Pasaje de origen »

++++++++++++++++++++

Y así hemos visto avanzar forzadamente esta transición impuesta que parece tener por objetivo ineludible, ceder aquello que nos distingue y ha colocado como especie preponderante y sobreviviente en este mundo, habiendo construido una civilización con claroscuros, que también ha tenido, como es evidente, inclinaciones autodestructivas de cuando en cuando.
Tal vez lo más preocupante es la introducción indolente de estas tecnologías a sociedades tan desiguales como las actuales, en las que las enormes mayorías sólo cuentan con su fuerza de trabajo como único capital para invertirlo en economías de mercado ya decadentes, operantes aún en el mundo occidental.
Las habilidades relativas a la fuerza física y el uso del tiempo son la única moneda de cambio con la que miles de millones de seres humanos cuentan para negociar todos los días y así conseguir un bocado de pan para sus hogares, lo cual se traduce en trabajos precarizados y ya de por sí devaluados como servidumbre, cajeros de centros comerciales o tiendas de conveniencia, oficinistas y otras labores que un puñado de privilegiados miembros de élites, fuera de todo sentido común considerará rápidamente sustituible o innecesario gracias a un impune avance tecnológico en un camino que debería ser trazado por ideales más profundos y nobles que un simple “lo hacemos porque podemos”.

++++++++++++++++++++

Entradas aportadas »

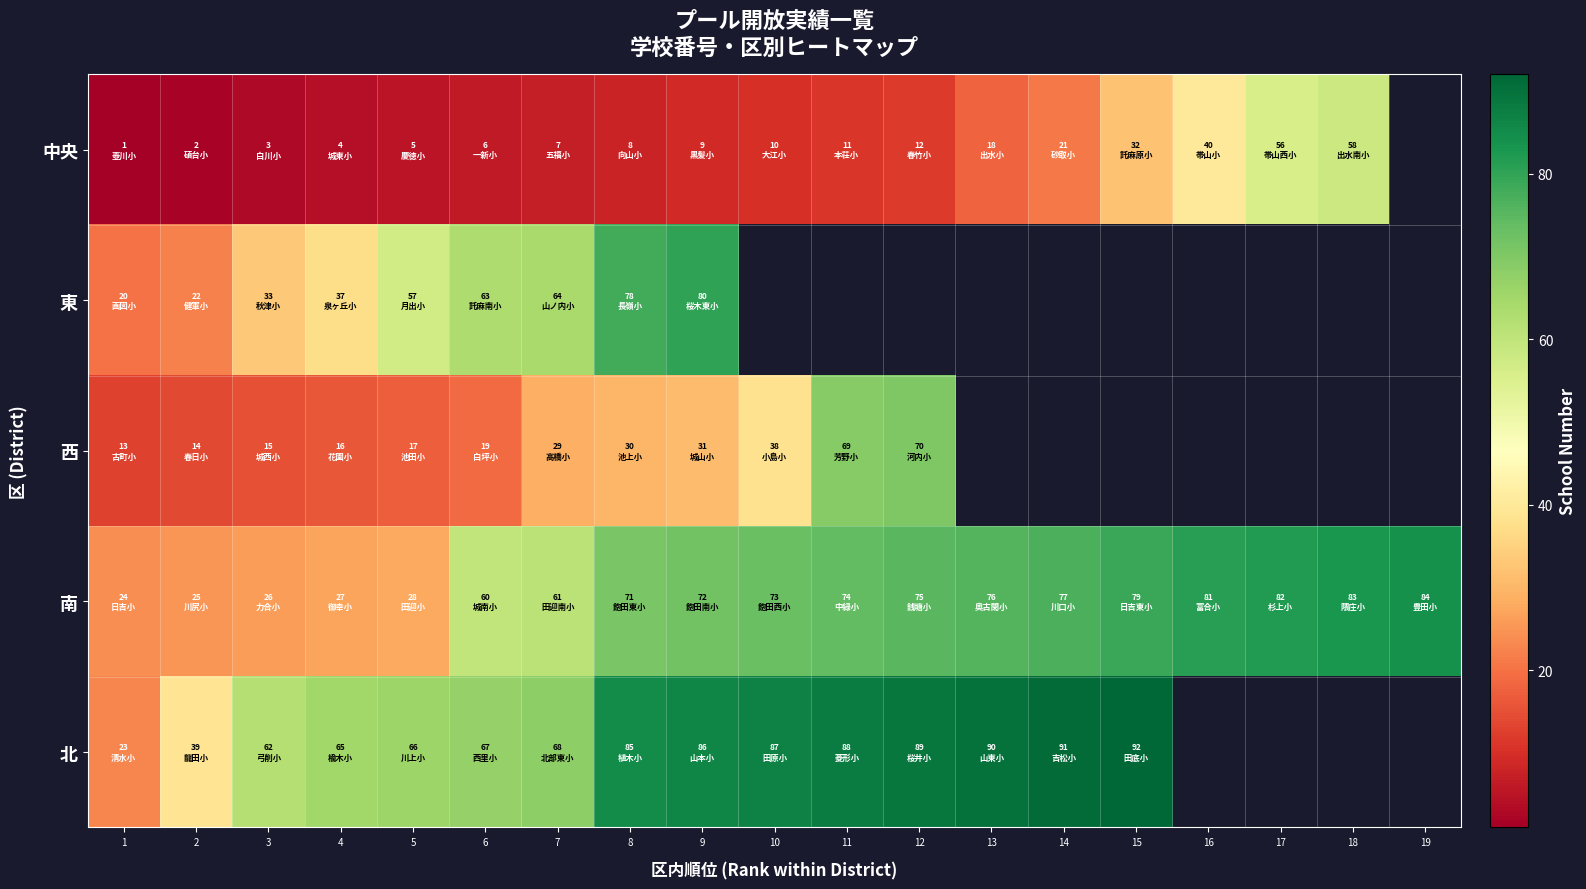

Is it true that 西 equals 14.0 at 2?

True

++++++++++++++++++++

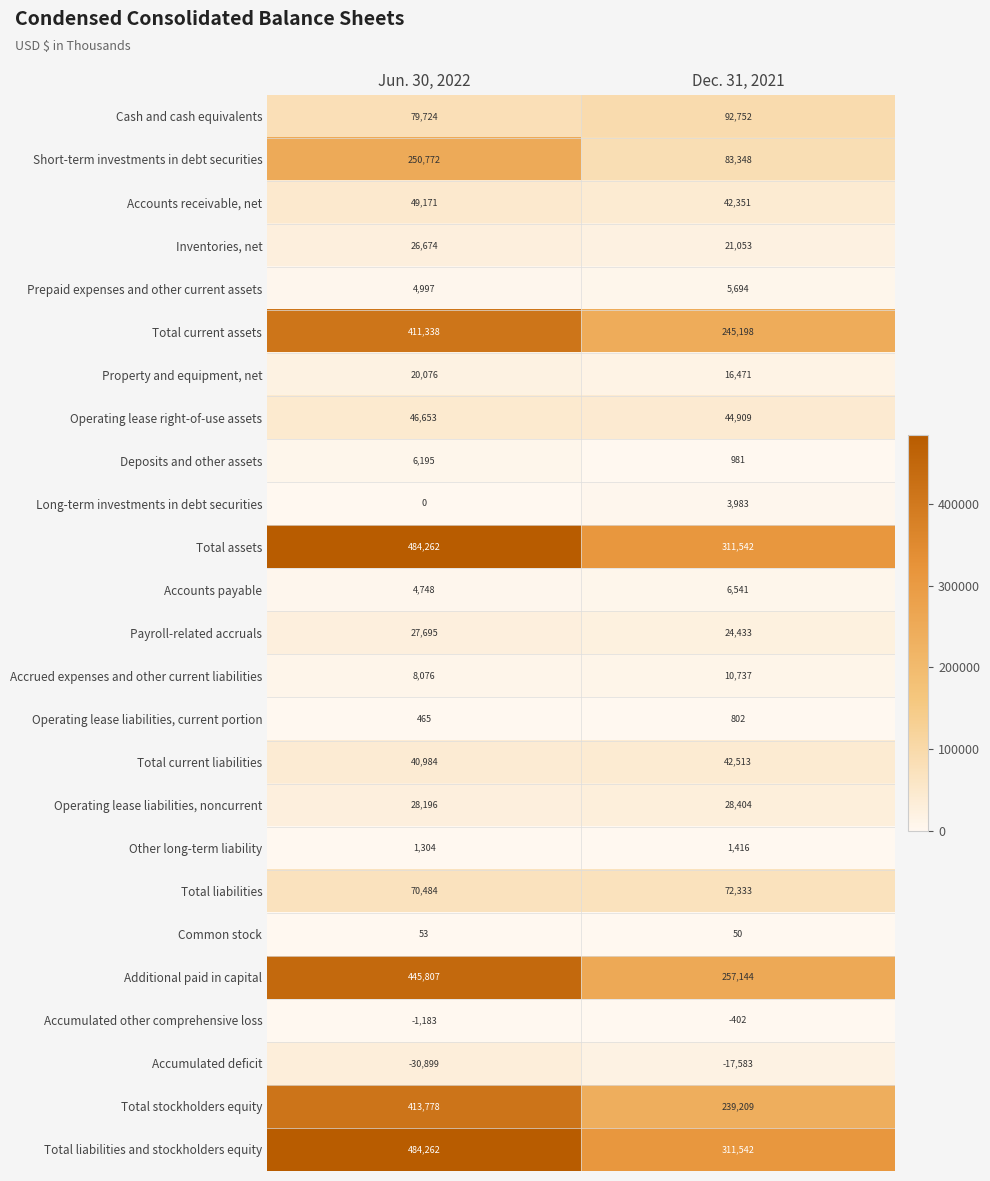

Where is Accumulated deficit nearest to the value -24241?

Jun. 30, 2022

++++++++++++++++++++

Requisito A »
Reproduce literalmente el pasaje de origen entre "Tal vez lo más" y "el mundo occidental.", ambos incluidos.
Requisito B »
Según el pasaje de origen, ¿qué tienen las enormes mayorías como único capital?
Las entradas provienen de otra fuente.

Respuesta A »
Tal vez lo más preocupante es la introducción indolente de estas tecnologías a sociedades tan desiguales como las actuales, en las que las enormes mayorías sólo cuentan con su fuerza de trabajo como único capital para invertirlo en economías de mercado ya decadentes, operantes aún en el mundo occidental.

Respuesta B »
Su fuerza de trabajo.